Design files in plain text
....

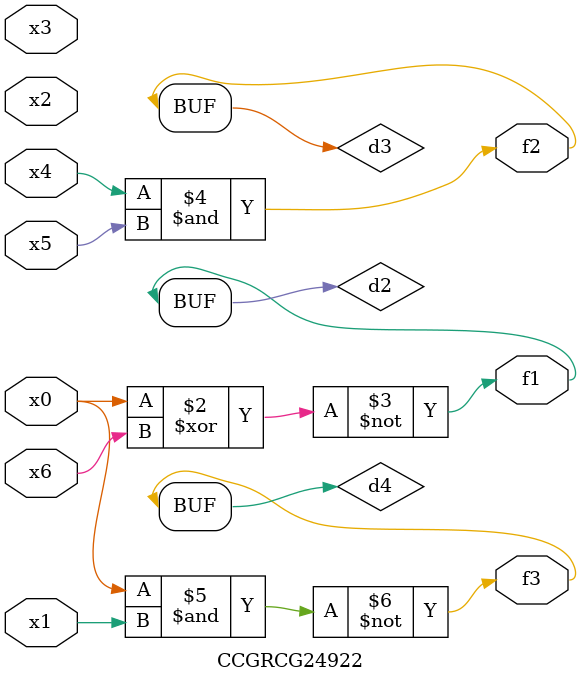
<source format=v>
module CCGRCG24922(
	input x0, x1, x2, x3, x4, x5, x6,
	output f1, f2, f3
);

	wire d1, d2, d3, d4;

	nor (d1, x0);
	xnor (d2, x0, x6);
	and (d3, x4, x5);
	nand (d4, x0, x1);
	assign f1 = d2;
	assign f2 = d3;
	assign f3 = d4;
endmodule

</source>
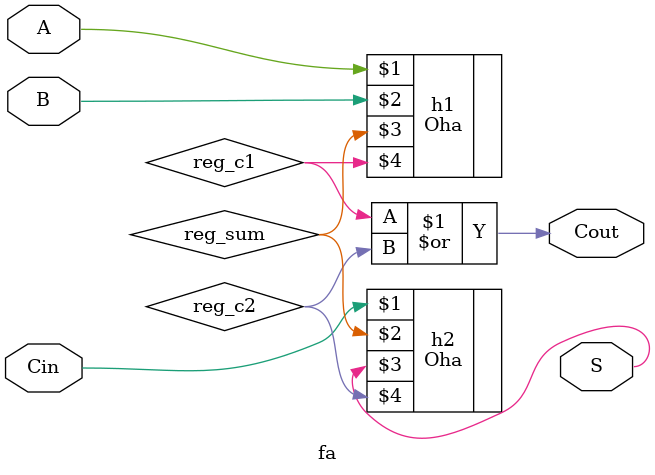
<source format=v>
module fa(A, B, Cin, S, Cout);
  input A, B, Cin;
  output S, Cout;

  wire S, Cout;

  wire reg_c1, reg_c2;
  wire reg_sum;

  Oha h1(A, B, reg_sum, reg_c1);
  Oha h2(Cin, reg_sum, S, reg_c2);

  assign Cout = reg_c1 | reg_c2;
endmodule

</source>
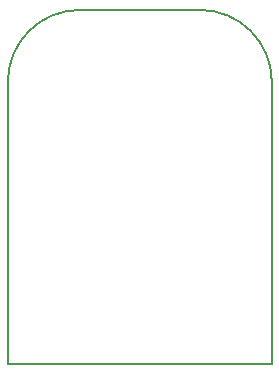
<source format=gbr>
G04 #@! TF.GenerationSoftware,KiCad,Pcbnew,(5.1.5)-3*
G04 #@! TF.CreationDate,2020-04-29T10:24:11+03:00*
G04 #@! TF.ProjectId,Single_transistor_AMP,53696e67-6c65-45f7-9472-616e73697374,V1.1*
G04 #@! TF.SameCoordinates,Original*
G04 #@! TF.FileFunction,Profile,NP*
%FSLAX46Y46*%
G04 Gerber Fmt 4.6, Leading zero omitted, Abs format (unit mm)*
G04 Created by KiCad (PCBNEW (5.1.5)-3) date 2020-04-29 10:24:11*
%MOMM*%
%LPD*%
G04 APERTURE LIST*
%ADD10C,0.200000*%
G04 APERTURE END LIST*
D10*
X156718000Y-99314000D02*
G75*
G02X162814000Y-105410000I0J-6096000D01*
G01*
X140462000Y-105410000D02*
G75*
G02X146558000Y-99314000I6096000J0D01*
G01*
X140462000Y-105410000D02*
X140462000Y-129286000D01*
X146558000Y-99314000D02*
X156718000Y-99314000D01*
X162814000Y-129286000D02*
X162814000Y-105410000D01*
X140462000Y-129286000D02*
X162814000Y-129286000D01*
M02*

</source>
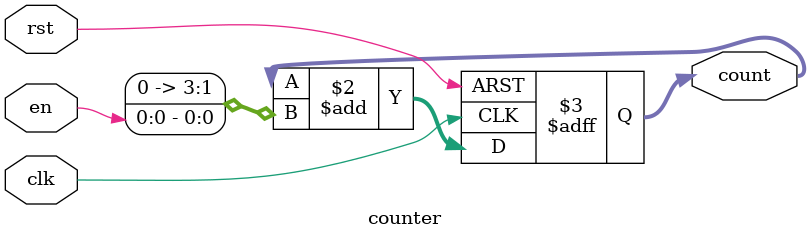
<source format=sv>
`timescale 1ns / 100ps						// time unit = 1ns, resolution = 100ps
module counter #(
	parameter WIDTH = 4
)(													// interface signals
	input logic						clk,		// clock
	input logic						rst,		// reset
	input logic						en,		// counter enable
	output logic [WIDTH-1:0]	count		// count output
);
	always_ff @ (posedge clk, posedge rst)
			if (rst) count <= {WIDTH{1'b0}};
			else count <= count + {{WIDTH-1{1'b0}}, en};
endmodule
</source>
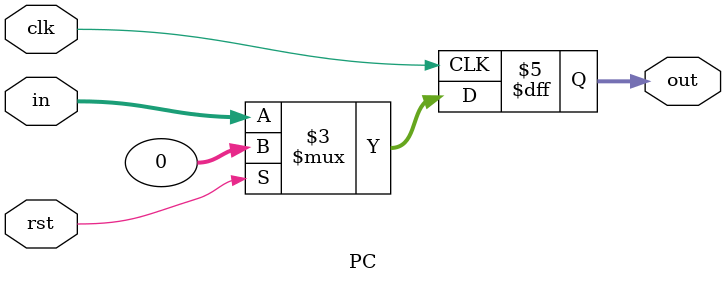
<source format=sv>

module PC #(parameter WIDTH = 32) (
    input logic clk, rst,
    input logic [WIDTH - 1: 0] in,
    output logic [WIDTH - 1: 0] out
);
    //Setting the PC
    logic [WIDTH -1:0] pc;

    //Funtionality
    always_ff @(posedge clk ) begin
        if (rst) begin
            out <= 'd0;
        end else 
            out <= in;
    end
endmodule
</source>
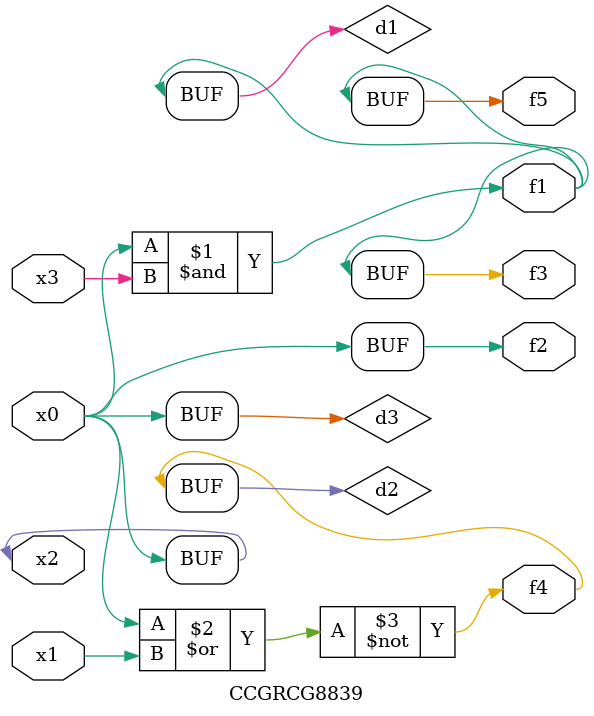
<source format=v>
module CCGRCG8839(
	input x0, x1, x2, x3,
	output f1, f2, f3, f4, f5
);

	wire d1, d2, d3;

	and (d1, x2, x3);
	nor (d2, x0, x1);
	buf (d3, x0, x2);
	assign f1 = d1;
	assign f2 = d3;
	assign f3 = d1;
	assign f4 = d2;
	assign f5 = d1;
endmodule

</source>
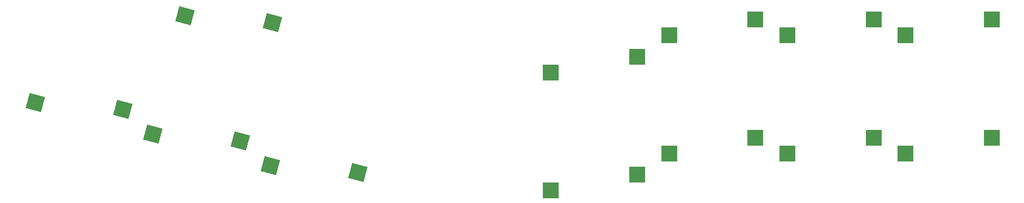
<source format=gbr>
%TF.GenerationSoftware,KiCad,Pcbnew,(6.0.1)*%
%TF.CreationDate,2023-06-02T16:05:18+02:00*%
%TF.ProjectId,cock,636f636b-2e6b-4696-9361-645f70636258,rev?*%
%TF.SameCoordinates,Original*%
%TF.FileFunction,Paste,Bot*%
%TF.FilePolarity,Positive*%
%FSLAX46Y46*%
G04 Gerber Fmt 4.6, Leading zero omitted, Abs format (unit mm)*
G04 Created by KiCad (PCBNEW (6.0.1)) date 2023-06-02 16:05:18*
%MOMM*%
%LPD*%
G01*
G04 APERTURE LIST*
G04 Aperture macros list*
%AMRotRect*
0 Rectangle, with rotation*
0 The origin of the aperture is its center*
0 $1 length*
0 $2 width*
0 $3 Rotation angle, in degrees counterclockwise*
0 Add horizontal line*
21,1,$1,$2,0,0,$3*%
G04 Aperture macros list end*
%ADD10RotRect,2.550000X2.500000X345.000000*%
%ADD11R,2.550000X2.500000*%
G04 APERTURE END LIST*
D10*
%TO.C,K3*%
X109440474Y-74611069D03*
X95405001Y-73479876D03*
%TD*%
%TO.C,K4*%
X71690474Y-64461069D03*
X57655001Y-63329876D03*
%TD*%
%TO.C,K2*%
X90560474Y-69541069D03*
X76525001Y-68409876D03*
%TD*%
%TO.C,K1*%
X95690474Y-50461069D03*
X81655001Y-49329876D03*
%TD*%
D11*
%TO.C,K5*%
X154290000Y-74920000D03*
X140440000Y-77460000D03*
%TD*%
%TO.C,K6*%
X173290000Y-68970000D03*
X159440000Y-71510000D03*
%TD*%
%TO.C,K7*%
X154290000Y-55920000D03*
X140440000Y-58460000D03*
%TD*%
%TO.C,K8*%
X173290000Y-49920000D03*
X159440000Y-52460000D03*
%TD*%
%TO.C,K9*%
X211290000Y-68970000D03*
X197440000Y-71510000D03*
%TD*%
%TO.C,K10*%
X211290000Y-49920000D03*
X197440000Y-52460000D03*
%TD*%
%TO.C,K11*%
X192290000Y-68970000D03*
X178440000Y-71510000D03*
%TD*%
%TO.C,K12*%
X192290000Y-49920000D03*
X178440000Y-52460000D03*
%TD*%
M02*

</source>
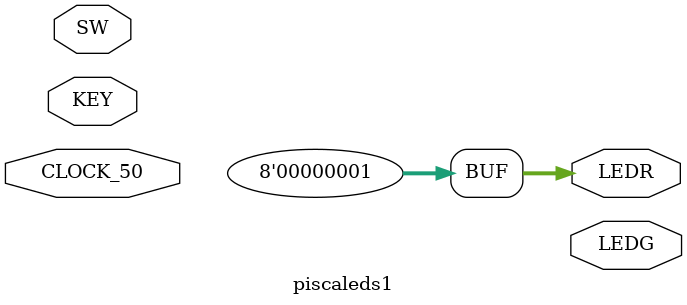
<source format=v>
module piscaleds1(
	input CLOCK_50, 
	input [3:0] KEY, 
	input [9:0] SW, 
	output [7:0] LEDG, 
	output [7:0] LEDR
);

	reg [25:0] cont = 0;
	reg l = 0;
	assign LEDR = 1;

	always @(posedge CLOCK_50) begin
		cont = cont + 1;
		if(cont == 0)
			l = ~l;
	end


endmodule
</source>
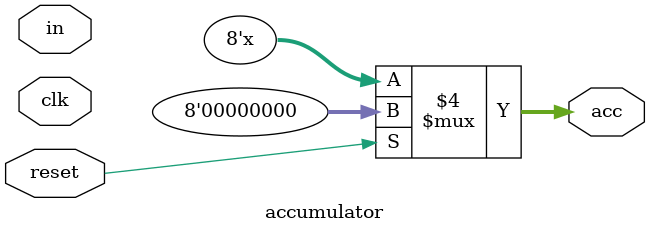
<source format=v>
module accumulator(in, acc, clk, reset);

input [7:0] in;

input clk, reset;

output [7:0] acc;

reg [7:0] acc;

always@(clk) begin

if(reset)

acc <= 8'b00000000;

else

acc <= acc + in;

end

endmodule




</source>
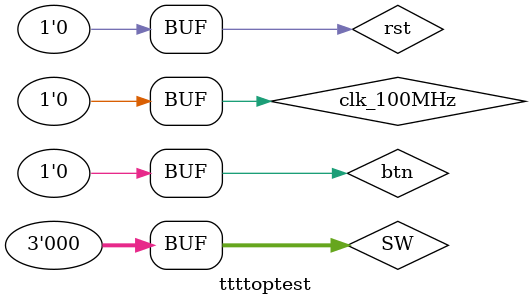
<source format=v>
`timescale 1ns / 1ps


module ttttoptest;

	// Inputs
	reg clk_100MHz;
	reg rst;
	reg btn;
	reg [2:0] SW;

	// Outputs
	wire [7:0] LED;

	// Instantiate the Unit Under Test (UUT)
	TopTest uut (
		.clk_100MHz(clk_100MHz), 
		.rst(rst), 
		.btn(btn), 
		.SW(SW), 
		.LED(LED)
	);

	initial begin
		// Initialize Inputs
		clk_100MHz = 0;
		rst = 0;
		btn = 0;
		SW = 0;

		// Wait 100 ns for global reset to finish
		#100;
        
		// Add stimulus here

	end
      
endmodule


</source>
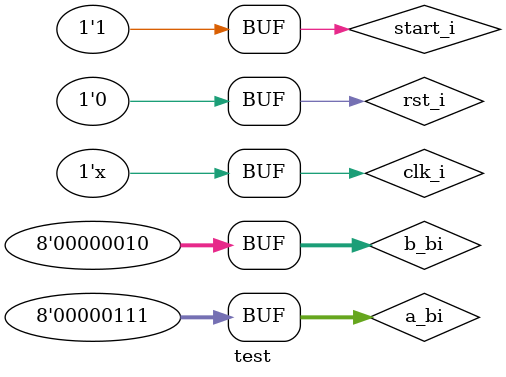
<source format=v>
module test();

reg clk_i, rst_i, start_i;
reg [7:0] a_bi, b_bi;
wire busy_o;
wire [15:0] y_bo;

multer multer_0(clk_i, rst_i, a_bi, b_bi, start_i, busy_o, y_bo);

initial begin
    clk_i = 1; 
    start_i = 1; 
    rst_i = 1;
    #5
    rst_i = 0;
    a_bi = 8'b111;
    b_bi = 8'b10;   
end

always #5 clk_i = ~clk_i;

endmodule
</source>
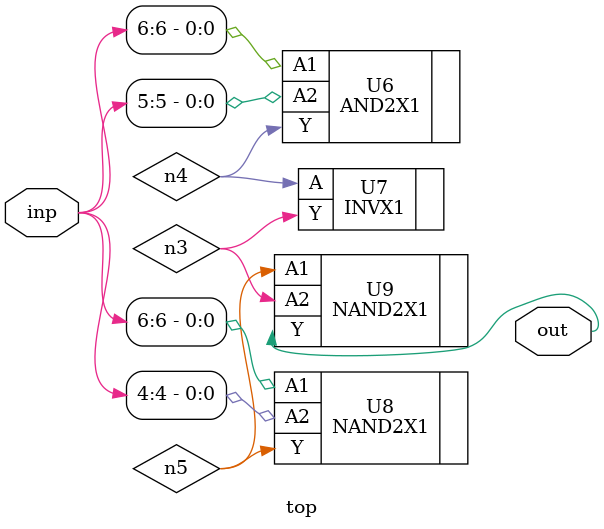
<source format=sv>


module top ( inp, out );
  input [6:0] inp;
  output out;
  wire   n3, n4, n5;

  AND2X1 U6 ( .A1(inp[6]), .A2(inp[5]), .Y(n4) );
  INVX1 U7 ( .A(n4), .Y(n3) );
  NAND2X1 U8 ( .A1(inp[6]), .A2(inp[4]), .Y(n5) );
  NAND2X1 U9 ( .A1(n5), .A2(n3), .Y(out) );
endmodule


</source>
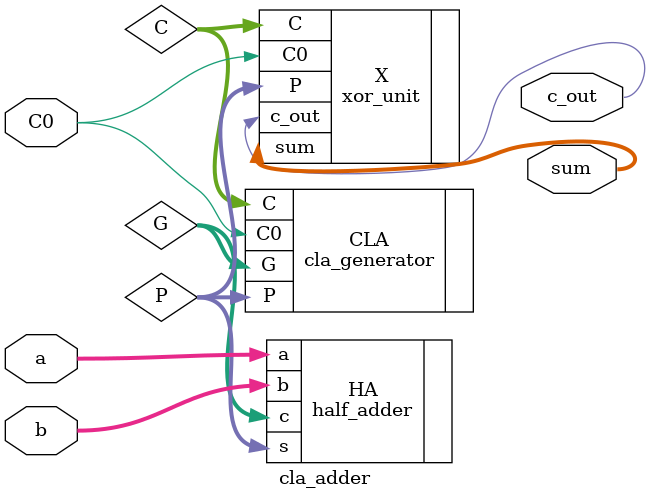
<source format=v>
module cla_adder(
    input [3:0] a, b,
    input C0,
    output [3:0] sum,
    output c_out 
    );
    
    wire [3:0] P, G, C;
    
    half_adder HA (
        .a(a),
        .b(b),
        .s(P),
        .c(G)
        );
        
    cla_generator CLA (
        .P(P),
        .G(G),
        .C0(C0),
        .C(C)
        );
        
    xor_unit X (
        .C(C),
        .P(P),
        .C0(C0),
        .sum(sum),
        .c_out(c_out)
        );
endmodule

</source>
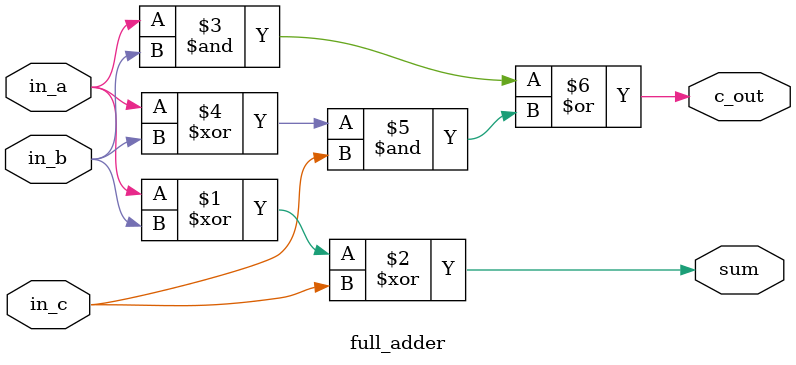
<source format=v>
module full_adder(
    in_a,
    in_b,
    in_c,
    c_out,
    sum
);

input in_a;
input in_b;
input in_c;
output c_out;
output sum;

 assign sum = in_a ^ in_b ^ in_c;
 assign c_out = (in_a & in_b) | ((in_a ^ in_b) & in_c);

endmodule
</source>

....

From the data above, copy each line with the string "else" in it.

			else count <= count + {{WIDTH-1{1'b0}}, en};
        end else 
else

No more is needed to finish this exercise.